Repeat exactly the lines from the start of the records below through the line that contains "beverage can: none", including both.

== Dataset records ==
----

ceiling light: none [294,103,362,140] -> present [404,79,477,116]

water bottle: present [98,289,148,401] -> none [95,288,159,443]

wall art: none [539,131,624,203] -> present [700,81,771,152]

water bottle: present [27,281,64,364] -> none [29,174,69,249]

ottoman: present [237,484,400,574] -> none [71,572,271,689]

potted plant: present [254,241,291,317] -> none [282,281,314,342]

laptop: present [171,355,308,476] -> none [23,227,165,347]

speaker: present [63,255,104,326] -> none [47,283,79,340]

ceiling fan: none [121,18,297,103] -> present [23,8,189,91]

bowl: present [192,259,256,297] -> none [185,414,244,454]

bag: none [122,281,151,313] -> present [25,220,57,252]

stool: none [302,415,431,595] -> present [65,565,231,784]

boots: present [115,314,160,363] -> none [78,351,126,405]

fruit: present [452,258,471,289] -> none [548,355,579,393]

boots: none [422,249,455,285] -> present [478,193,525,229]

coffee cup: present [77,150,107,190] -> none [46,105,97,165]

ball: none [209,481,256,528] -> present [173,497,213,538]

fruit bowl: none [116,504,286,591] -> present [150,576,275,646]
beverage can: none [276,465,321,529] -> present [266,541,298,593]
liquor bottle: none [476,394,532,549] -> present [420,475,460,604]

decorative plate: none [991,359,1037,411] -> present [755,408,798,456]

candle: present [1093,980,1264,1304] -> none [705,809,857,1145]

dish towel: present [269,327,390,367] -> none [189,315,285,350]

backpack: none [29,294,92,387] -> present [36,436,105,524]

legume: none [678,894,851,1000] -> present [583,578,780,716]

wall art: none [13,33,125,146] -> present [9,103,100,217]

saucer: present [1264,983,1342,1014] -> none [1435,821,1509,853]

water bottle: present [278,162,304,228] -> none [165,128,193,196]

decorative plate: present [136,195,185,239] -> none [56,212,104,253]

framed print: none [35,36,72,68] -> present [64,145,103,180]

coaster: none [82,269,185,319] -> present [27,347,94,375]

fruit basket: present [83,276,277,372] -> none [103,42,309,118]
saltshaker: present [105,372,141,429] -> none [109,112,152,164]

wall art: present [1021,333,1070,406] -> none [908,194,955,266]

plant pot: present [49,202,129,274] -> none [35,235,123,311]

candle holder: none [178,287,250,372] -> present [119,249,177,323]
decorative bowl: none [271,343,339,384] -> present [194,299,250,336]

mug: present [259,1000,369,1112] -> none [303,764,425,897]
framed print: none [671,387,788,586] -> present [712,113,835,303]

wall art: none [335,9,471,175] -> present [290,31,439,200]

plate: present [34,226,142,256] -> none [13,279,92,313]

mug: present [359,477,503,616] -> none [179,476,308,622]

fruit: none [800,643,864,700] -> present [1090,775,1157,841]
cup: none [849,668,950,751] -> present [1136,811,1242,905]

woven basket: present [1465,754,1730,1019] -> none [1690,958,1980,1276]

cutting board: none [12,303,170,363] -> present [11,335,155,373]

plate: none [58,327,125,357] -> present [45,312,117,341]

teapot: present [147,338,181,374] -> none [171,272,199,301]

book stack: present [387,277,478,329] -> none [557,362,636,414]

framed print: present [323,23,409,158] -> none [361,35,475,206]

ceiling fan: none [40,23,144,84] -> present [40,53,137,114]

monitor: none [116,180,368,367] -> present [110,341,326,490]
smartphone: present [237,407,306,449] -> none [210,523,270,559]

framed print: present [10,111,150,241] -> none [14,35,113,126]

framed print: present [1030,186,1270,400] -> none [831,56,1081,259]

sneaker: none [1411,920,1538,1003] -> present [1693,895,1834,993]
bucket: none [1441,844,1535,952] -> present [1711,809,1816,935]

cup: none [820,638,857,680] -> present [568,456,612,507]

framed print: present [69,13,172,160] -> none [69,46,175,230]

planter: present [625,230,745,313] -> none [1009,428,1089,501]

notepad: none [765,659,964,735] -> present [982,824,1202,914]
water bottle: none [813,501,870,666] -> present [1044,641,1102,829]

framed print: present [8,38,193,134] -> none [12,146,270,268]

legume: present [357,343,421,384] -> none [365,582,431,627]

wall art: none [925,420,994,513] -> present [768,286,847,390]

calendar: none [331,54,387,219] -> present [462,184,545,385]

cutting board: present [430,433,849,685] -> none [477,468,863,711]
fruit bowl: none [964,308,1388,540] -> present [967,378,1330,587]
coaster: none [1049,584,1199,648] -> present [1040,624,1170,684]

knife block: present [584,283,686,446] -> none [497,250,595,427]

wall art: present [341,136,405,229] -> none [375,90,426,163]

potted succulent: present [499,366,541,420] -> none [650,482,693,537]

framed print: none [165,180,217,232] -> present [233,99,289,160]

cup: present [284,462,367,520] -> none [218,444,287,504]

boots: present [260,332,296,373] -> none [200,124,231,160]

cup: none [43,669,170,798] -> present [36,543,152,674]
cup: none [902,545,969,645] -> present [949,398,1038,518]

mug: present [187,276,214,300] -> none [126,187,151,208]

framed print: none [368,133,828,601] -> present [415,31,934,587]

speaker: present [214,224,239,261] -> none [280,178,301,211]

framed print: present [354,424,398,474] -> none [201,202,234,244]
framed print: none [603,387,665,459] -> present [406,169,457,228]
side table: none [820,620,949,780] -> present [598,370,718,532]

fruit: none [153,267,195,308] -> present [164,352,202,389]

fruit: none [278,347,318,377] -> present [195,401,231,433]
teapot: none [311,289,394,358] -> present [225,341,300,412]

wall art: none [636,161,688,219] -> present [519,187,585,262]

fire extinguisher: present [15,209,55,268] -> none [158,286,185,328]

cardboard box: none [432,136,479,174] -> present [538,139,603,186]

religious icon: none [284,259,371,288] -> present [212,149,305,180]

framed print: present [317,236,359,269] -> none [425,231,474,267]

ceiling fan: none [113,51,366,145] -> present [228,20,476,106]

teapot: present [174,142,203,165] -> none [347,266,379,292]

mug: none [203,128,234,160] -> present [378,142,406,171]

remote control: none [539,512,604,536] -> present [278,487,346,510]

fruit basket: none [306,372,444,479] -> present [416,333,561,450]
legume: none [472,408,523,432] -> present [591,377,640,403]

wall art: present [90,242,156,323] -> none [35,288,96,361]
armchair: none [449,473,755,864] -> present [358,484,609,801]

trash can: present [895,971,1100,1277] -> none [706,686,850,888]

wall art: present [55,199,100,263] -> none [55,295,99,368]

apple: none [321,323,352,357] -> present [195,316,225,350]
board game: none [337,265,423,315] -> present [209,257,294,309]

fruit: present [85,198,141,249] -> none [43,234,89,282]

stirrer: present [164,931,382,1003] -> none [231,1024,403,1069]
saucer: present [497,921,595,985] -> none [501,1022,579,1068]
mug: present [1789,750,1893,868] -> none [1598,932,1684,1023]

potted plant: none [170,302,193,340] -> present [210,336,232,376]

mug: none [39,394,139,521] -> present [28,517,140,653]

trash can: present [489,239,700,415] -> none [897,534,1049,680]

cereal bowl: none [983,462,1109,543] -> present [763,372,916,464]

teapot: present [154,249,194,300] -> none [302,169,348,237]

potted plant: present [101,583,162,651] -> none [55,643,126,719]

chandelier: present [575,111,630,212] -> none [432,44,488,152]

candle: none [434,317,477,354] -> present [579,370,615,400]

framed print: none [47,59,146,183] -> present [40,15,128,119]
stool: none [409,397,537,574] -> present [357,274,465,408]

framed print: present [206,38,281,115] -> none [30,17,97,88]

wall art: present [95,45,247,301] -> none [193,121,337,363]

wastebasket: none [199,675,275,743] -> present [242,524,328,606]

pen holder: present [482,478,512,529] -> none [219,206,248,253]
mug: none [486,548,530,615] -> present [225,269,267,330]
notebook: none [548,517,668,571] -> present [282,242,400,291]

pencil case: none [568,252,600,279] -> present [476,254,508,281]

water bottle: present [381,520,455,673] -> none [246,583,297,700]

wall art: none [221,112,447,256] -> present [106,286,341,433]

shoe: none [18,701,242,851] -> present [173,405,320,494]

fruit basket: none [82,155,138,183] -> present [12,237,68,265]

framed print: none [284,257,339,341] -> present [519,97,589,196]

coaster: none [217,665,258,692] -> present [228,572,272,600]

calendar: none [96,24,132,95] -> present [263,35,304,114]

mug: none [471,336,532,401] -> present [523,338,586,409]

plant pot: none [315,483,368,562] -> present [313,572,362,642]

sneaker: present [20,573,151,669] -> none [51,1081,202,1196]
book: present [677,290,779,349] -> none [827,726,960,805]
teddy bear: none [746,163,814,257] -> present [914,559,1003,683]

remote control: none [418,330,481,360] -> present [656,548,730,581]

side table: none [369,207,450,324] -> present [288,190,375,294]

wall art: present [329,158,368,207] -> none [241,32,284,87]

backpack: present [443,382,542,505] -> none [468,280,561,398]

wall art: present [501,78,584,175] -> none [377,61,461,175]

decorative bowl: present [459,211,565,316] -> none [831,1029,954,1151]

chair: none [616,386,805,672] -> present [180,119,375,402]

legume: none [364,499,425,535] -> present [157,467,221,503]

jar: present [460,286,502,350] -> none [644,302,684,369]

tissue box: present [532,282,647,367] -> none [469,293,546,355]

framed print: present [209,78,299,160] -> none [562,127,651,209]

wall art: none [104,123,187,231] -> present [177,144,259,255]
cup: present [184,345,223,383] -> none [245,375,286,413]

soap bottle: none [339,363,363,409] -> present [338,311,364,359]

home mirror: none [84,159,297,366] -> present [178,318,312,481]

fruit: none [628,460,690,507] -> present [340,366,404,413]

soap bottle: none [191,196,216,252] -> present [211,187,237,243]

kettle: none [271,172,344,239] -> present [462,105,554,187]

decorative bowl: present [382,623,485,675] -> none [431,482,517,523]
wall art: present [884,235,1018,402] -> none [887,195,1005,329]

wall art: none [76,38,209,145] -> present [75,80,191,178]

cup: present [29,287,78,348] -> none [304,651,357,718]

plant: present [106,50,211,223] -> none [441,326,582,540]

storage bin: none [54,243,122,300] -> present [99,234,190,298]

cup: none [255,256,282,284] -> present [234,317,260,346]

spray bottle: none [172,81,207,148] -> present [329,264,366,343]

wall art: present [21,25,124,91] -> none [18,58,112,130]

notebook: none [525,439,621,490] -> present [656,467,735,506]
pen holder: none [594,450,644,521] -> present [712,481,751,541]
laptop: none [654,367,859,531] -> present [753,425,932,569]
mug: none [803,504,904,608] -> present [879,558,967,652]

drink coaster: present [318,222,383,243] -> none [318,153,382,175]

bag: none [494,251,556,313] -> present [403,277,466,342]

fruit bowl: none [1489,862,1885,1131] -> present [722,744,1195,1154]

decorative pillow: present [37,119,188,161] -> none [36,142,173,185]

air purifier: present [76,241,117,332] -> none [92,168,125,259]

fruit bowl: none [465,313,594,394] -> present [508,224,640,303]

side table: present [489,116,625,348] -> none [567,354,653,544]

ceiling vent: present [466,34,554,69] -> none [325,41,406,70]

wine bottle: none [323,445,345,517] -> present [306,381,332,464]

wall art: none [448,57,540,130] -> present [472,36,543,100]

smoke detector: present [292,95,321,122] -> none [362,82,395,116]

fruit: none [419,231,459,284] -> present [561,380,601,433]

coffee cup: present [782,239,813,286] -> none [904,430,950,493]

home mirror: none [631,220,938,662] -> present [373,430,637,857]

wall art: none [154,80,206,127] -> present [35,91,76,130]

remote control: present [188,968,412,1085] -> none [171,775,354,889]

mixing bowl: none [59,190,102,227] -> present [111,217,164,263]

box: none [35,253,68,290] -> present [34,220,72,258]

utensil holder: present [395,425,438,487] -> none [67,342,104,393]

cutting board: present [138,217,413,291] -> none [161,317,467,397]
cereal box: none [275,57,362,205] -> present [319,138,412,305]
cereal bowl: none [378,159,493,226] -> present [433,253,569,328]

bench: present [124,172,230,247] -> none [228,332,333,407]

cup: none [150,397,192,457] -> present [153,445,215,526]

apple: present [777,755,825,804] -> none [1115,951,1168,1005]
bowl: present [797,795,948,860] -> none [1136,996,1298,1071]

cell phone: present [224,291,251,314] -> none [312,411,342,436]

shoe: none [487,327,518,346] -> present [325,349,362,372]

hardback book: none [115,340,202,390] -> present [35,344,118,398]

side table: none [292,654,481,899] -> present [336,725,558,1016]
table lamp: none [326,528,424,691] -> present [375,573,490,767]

----

== Written answer ==
ceiling light: none [294,103,362,140] -> present [404,79,477,116]

water bottle: present [98,289,148,401] -> none [95,288,159,443]

wall art: none [539,131,624,203] -> present [700,81,771,152]

water bottle: present [27,281,64,364] -> none [29,174,69,249]

ottoman: present [237,484,400,574] -> none [71,572,271,689]

potted plant: present [254,241,291,317] -> none [282,281,314,342]

laptop: present [171,355,308,476] -> none [23,227,165,347]

speaker: present [63,255,104,326] -> none [47,283,79,340]

ceiling fan: none [121,18,297,103] -> present [23,8,189,91]

bowl: present [192,259,256,297] -> none [185,414,244,454]

bag: none [122,281,151,313] -> present [25,220,57,252]

stool: none [302,415,431,595] -> present [65,565,231,784]

boots: present [115,314,160,363] -> none [78,351,126,405]

fruit: present [452,258,471,289] -> none [548,355,579,393]

boots: none [422,249,455,285] -> present [478,193,525,229]

coffee cup: present [77,150,107,190] -> none [46,105,97,165]

ball: none [209,481,256,528] -> present [173,497,213,538]

fruit bowl: none [116,504,286,591] -> present [150,576,275,646]
beverage can: none [276,465,321,529] -> present [266,541,298,593]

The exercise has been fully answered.